The range starts at the line containing "Adrien CANDIARD" and ends at the last line of the records below. Reproduce those lines exactly.

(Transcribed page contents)

*** Block opens ***

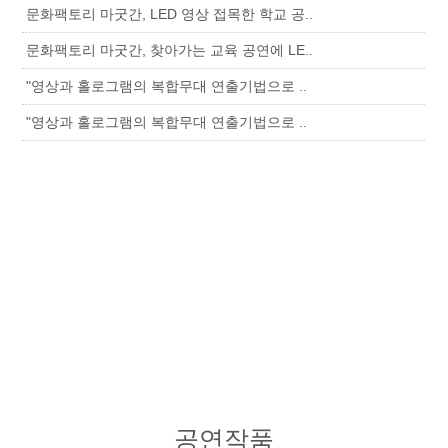
문화팩토리 마굿간, LED 영상 접목한 학교 공..
문화팩토리 마굿간, 찾아가는 교육 공연에 LE..
"영상과 홀로그램의 복합무대 연출기법으로 ..
"영상과 홀로그램의 복합무대 연출기법으로 ..
공연작품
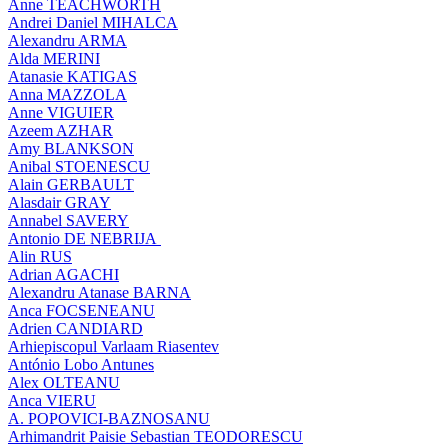
Anne TEACHWORTH
Andrei Daniel MIHALCA
Alexandru ARMA
Alda MERINI
Atanasie KATIGAS
Anna MAZZOLA
Anne VIGUIER
Azeem AZHAR
Amy BLANKSON
Anibal STOENESCU
Alain GERBAULT
Alasdair GRAY
Annabel SAVERY
Antonio DE NEBRIJA
Alin RUS
Adrian AGACHI
Alexandru Atanase BARNA
Anca FOCSENEANU
Adrien CANDIARD
Arhiepiscopul Varlaam Riasentev
António Lobo Antunes
Alex OLTEANU
Anca VIERU
A. POPOVICI-BAZNOSANU
Arhimandrit Paisie Sebastian TEODORESCU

*** Block closes ***

Completed task:
Adrien CANDIARD
Arhiepiscopul Varlaam Riasentev
António Lobo Antunes
Alex OLTEANU
Anca VIERU
A. POPOVICI-BAZNOSANU
Arhimandrit Paisie Sebastian TEODORESCU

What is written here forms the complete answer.